例えば、建物の所有者が変更された場合でも、登記がされていれば配偶者は引き続き居住する権利を保護できます。

建物は、所有者が了承すれば居住者に告知しなくても家の売買が可能です。
「家は売れたから出て行ってくれ」と言われた時でも、居住権を登記しておけばそれを理由に退去を拒否できます。
将来的な売却や相続など、所有者が変わる可能性も考慮すると、登記は配偶者の生活を守る重要な手続きといえるでしょう。

安心して住み続けられる

登記を行うことで権利関係が明確になり、相続人同士のトラブルを防ぎやすくなります。
また、所有者が変わる可能性がある場合でも、自身の権利を証明できるため、安心して住み続けられる環境を整えられます。
配偶者居住権は長期間にわたって生活に関わる制度であるため、取得したら登記まで済ませることが望ましいでしょう。

配偶者居住権にはデメリットもある

ここでは、配偶者居住権のデメリットを紹介します。
把握しておくと登記に迷った場合の参考になります。

自宅を自由に売却できない

配偶者居住権が設定された建物は、所有者だけの判断で自由に売却しにくくなります。
また、配偶者居住権が存続している間は、購入希望者にとって利用方法が制限されるため、売却価格へ影響する場合もあります。
例えば、配偶者居住権を持つ方の判断能力が低下した場合、自宅の処分が難しくなるケースもあるでしょう。

相続後に自宅を売却する予定がある場合は、あらかじめ配偶者居住権を設定するか慎重に検討することが大切です。

固定資産税などの負担が発生する

配偶者居住権を取得した場合は、建物の日常的な修繕費や維持管理費を負担することになります。
また、固定資産税についても、実際に居住する配偶者が負担するケースが多いため、事前に費用負担について相続人同士で確認しておくことが重要です。
制度を利用する際は、住み続けられるメリットだけでなく、継続的な費用負担についても理解したうえで判断しましょう。

配偶者居住権の登記手続き

ここでは、配偶者居住権の登記手続きの流れを以下に解説します。

必要書類

配偶者居住権の登記では、遺産分割協議書や遺言書、戸籍謄本、住民票、登記申請書などが必要になります。
必要書類は取得方法によって異なる場合もあるため、事前に法務局や専門家へ確認しておくと安心です。

登記の流れ

配偶者居住権の登記は、一般的に次の流れで進みます。

  1. 相続登記や遺産分割協議を行う
  2. 必要書類を準備する
  3. 登記申請書を作成する
  4. 法務局へ申請する
  5. 登記完了後に登記事項証明書を確認する

不備があると補正が必要になるため、正確に書類を準備しましょう。

登記費用

登記を行う際は、登録免許税や必要書類の取得費用などが発生します。
登録免許税は、配偶者居住権の設定登記に係る課税価格を基に計算されます。
申請内容によって費用が異なるため、事前に確認しておくと安心です。

また、必要書類の取得費用や司法書士へ依頼する場合の報酬も必要になることがあります。
費用は案件によって異なるため、事前に見積もりを依頼し、手続きの内容とあわせて確認しておくと安心です。

配偶者居住権を登記する際の注意点

最後に、配偶者居住権を登記する際の注意点を紹介します。

登記は所有者との共同申請が原則

配偶者居住権の設定登記は、建物所有者と配偶者による共同申請が原則です。
相続人が複数いる場合は、事前に遺産分割協議を終えたうえで手続きを進める必要があります。

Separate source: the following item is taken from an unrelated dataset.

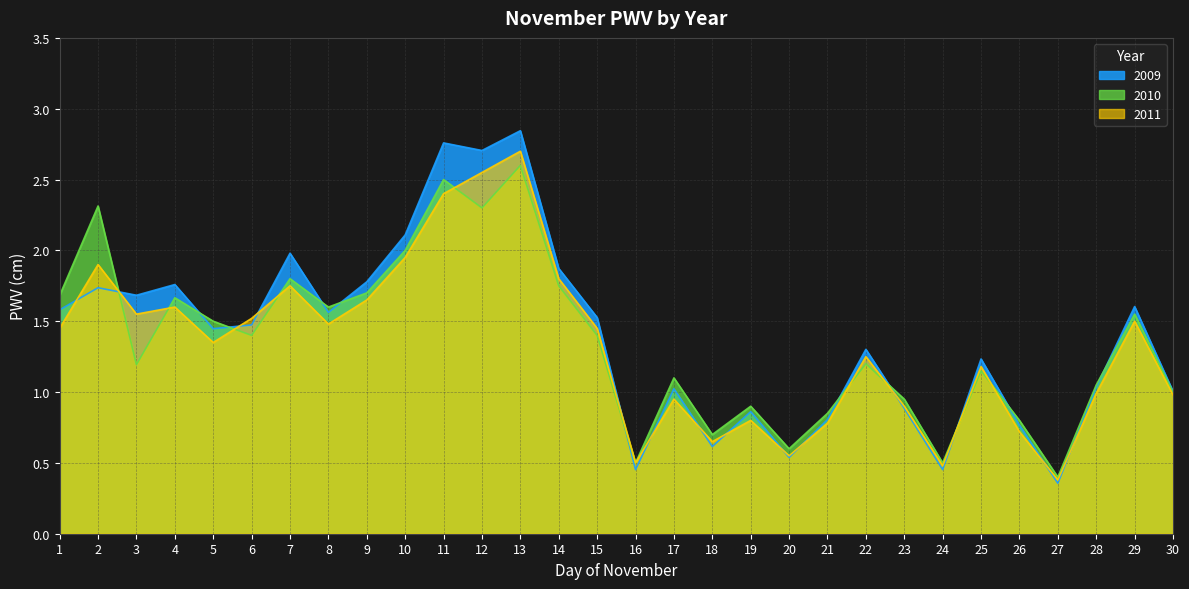

How many series are shown in this chart?

3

共同申請を行うためには、建物の所有者と十分に話し合い、必要書類をそろえたうえで手続きを進めることが重要です。
相続人が複数いる場合は、遺産分割協議の内容に誤りがないか確認してから申請しましょう。

判断に悩んだら司法書士等の専門家に相談する

配偶者居住権は比較的新しい制度であり、相続登記や遺産分割とも関係するため、状況によって必要な手続きが異なります。
また、登記をしないままにすると、第三者への対抗要件を備えられず、将来的なトラブルにつながる可能性があります。
判断に迷う場合は、司法書士などの専門家へ相談することで、自身の状況に応じた適切なアドバイスを受けられるでしょう。

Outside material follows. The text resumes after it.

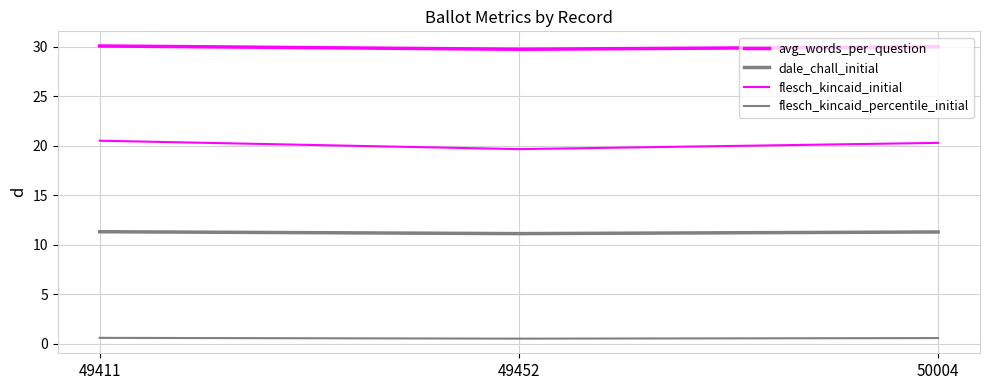

Is this an area chart (filled region under the line)?

No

特に、遺言書がある場合や相続人が複数いる場合は、必要な手続きや登記方法が異なることがあります。
早めに相談しておくことで、書類の不備や手続きのやり直しを防ぎ、スムーズに登記を進められるでしょう。

 

まとめ

配偶者居住権は、登記をしなくても権利自体は成立します。しかし、登記をしないままでは第三者へ権利を主張できず、建物の売却や相続の場面でトラブルとなる可能性があります。
また、配偶者居住権には住み続けられるという大きなメリットがある一方で、売却しにくくなることや維持管理費などの負担が発生するといったデメリットもあります。
配偶者居住権を取得した場合は、制度を正しく理解したうえで、必要に応じて司法書士などの専門家へ相談し、適切に登記手続きを進めましょう。